= Task requirements =
Please find the line that holds "html: none ->" below and reproduce it, along with every line after it through the end, exactly and without pictures.

= Web page revision data =
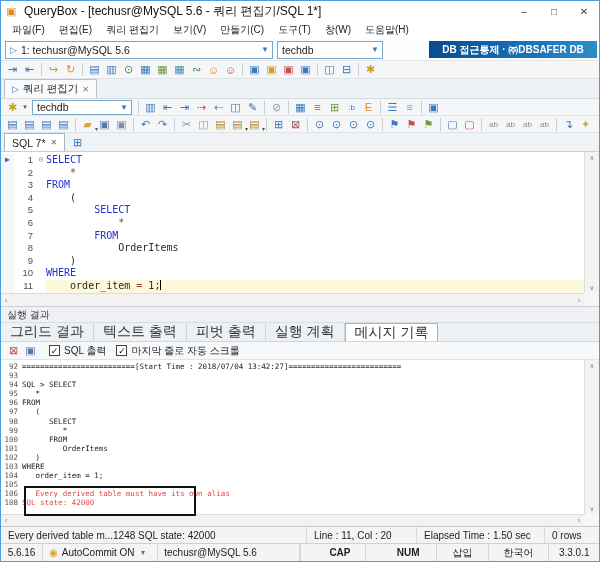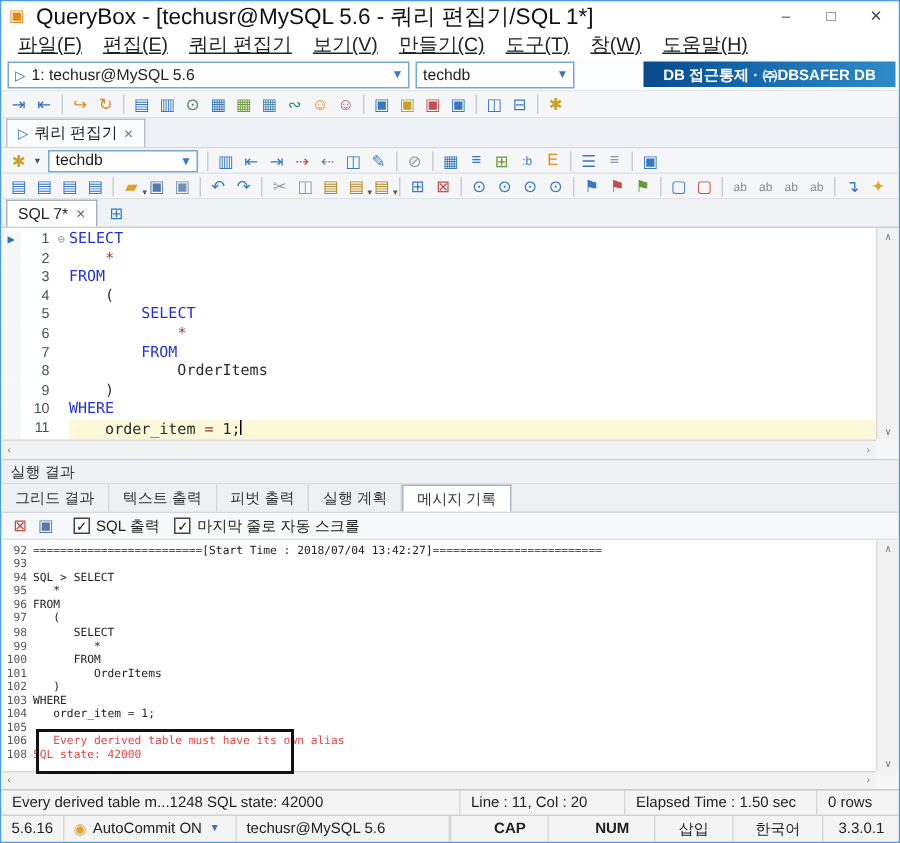"QueryBox - [techusr@MySQL 5.6 -" .title { font-size: 15px -> 12px }
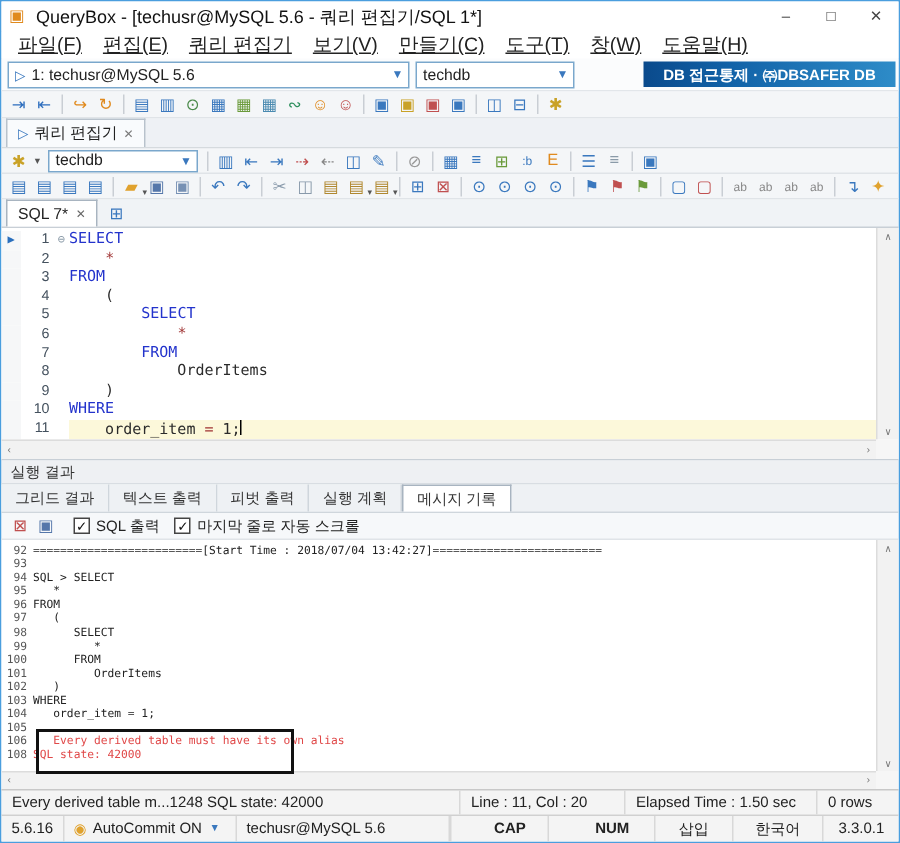"파일(F)" .menuitem { font-size: 13px -> 10px; text-decoration: underline -> none }
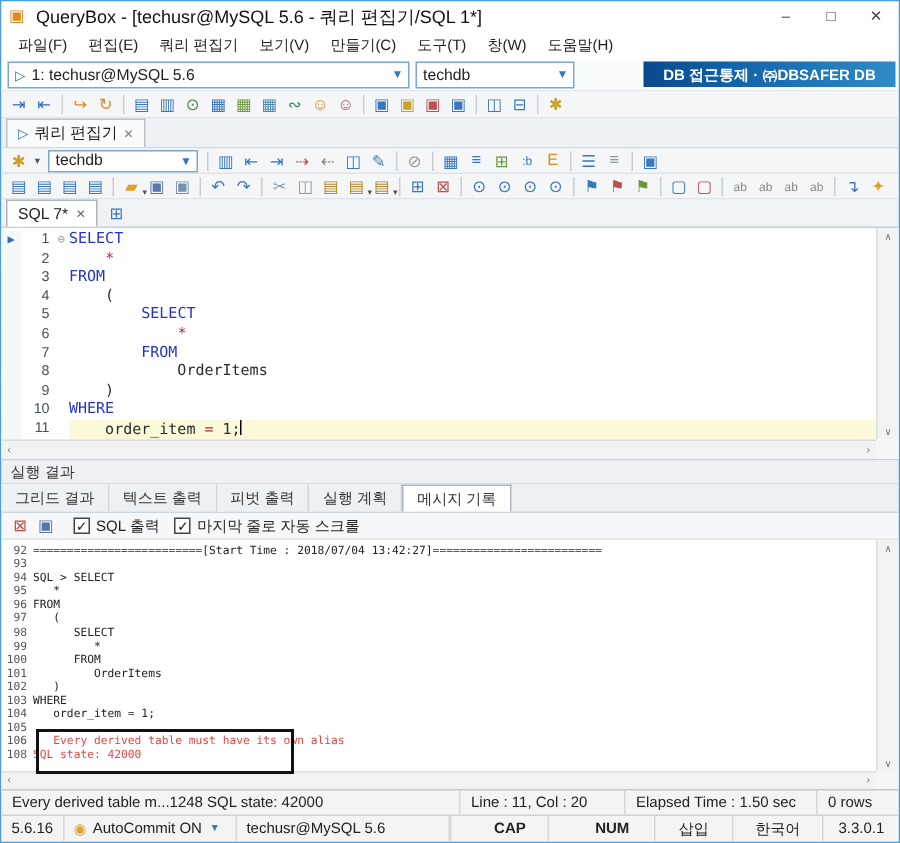"그리드 결과" .rtab { font-size: 10px -> 14px }
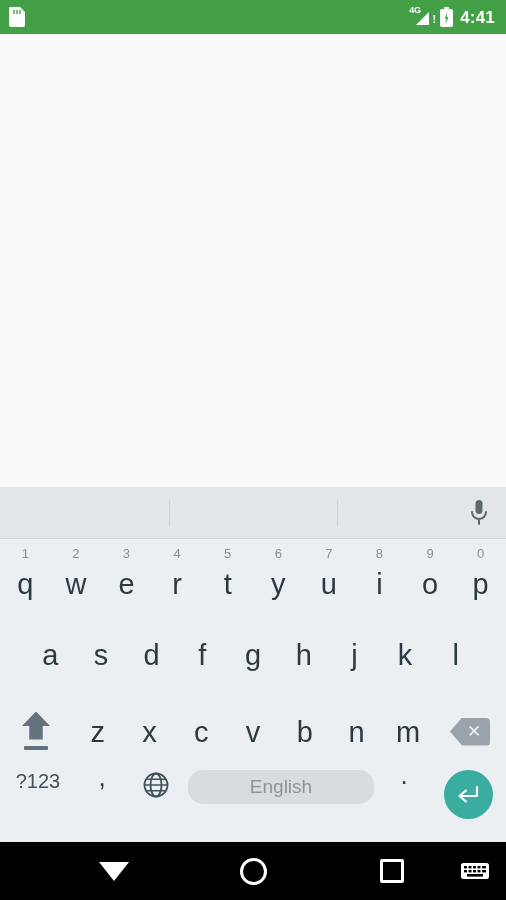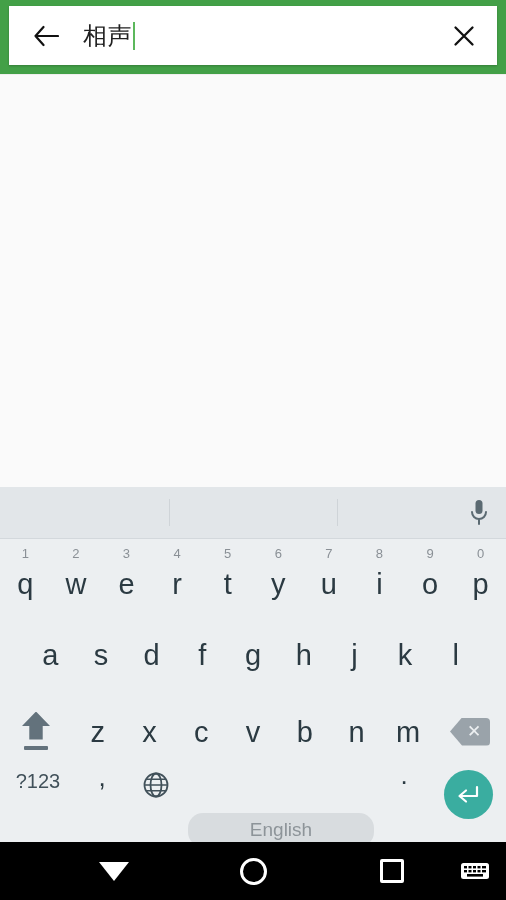"4G" div.statusbar { html: none -> <div> <div> <div> <div></div> <div></div> </div> </div> <div> <div> <span>4G</span> <span></span> <span>!</span> </div> <div> <div></div> <div></div> <div></div> </div> <span>4:41</span> </div> </div> }
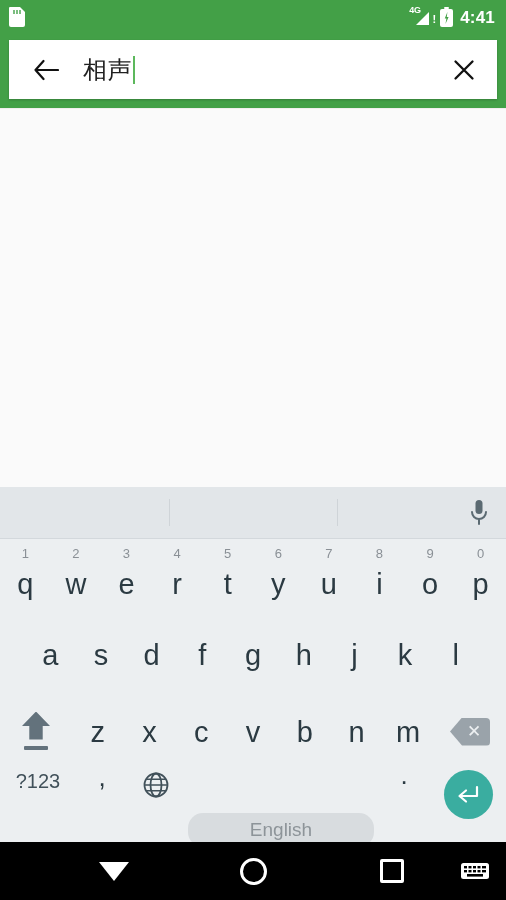"相声" div.appbar { html: <div> <div> <div> <svg> <path></path> </svg> </div> <div> <span>相声</span> <span></span> </div> <div> <svg> <path></path> </svg> </div> </div> </div> -> none }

= Finished exercise =
"4G" div.statusbar { html: none -> <div> <div> <div> <div></div> <div></div> </div> </div> <div> <div> <span>4G</span> <span></span> <span>!</span> </div> <div> <div></div> <div></div> <div></div> </div> <span>4:41</span> </div> </div> }
"相声" div.appbar { html: <div> <div> <div> <svg> <path></path> </svg> </div> <div> <span>相声</span> <span></span> </div> <div> <svg> <path></path> </svg> </div> </div> </div> -> none }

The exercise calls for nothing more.